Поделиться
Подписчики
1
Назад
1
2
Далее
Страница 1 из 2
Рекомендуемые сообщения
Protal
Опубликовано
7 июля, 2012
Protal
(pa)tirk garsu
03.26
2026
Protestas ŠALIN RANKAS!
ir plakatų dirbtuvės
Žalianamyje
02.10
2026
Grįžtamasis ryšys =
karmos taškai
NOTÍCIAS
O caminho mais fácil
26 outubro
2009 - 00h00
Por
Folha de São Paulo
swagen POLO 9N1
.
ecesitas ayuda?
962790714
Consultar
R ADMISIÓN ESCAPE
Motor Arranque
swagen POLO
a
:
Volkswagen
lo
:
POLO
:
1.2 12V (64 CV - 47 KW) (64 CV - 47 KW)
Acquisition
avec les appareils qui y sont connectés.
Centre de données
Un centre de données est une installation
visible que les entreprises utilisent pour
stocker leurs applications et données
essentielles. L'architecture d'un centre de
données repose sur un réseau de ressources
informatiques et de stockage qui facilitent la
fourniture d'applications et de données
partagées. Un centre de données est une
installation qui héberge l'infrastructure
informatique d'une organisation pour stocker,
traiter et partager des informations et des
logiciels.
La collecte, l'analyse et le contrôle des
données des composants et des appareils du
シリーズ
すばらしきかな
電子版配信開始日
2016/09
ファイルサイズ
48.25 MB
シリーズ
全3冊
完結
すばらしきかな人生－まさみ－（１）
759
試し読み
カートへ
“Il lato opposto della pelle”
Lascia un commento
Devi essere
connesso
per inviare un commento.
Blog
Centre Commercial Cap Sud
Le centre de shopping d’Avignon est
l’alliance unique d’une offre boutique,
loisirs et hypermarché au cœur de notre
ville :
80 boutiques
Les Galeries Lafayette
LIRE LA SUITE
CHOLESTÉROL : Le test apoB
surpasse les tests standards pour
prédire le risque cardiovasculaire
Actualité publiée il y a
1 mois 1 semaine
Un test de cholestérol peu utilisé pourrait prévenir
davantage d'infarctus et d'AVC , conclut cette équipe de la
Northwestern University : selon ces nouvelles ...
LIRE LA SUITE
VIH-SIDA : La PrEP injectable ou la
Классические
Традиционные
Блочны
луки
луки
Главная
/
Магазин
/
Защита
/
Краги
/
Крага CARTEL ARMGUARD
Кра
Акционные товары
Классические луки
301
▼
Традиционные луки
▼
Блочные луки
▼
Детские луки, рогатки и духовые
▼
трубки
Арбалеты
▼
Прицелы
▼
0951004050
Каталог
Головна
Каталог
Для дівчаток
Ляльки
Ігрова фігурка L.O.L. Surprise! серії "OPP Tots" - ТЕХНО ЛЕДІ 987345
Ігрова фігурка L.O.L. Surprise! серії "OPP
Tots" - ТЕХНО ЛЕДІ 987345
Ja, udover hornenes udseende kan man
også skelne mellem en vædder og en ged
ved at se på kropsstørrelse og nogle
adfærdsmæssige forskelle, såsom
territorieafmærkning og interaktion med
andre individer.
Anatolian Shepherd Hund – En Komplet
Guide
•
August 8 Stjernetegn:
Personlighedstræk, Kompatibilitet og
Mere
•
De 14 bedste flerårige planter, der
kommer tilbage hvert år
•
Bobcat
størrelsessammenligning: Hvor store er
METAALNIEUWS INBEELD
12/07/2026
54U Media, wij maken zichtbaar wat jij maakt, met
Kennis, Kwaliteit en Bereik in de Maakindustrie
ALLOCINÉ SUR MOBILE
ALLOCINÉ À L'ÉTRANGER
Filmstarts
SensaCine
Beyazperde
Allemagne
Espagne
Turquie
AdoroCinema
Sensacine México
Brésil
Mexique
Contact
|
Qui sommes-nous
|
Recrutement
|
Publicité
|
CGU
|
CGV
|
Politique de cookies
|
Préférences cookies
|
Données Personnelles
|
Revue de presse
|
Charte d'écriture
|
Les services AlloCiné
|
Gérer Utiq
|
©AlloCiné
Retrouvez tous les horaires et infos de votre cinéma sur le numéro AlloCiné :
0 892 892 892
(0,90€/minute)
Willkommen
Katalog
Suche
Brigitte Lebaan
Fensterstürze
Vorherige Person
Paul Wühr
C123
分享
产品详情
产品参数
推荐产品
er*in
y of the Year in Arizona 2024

---------------

-- Prompt --
Your task is to copy each line from the material above that includes the word "луки".

-- Written answer --
луки
луки
Классические луки
Традиционные луки
Блочные луки
Детские луки, рогатки и духовые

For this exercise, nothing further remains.